Climate change may well be inevitable, as shown by the fact that the world got itself into and out of several ice ages with no human intervention whatsoever. People who owned land in what is now the English Channel obviously had to relocate as a result. If the Dutch had founded New Amsterdam several hundred years before they actually did, a lot of New York would already be under water (or behind dikes).

Suppose the sea does rise another 2 meters, or 20 meters (it has risen over 100 since the last Ice Age). We could throw trillions of dollars at the problem in an attempt to emulate King Canute's futile command that the tide not come in, or we could use the money to mitigate the problem if it does happen.

The people in the Maldives are complaining that the industrialized world is causing climate change that might submerge their islands. Suppose it does; it would be far cheaper to relocate the Maldives' entire population, and buy new homes for them, than to squander money on an agenda that might not even prevent the problem. (In other words, we could easily pay now AND pay later.)

Now, suppose I'm a manufacturing employer in California, and have just been subjected to costly cap and trade mandates. I am not going to pay for state-imposed muda, and neither are my customers. I am therefore going to move the jobs to another state, or else offshore. That does not even get rid of the carbon dioxide; it just gets rid of the jobs.

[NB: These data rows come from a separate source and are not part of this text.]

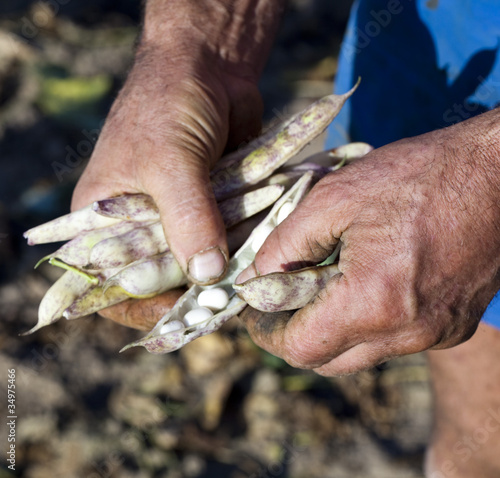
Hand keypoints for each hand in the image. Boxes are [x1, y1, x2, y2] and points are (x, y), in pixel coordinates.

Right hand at [72, 0, 283, 286]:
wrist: (208, 66)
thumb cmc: (169, 104)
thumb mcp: (169, 163)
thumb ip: (187, 220)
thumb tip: (206, 276)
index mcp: (103, 218)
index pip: (112, 281)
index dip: (141, 304)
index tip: (182, 312)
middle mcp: (140, 224)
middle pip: (160, 278)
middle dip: (191, 291)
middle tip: (225, 302)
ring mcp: (179, 216)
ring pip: (199, 260)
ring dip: (223, 270)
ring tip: (248, 282)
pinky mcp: (211, 206)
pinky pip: (226, 237)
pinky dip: (242, 246)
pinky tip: (260, 254)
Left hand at [239, 108, 499, 375]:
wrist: (499, 172)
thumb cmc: (417, 175)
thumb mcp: (334, 198)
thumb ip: (285, 245)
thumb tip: (255, 279)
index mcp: (373, 302)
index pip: (301, 349)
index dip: (268, 335)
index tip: (254, 315)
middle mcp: (408, 333)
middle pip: (328, 360)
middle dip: (296, 336)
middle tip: (282, 302)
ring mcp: (435, 334)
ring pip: (360, 354)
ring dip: (331, 329)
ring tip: (323, 284)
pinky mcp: (452, 327)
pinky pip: (393, 341)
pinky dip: (367, 323)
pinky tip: (365, 283)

A reactor is another matter entirely. Carbon dioxide is not poisonous (except in concentrations that far exceed anything we are talking about today), while the products of a nuclear meltdown are obviously hazardous to human life. The same goes for genuine pollutants like nitrogen and sulfer oxides--I support regulation of those, along with things like mercury. I like natural gas because it burns cleaner than coal and (incidentally) produces less carbon dioxide, and now it is becoming economical.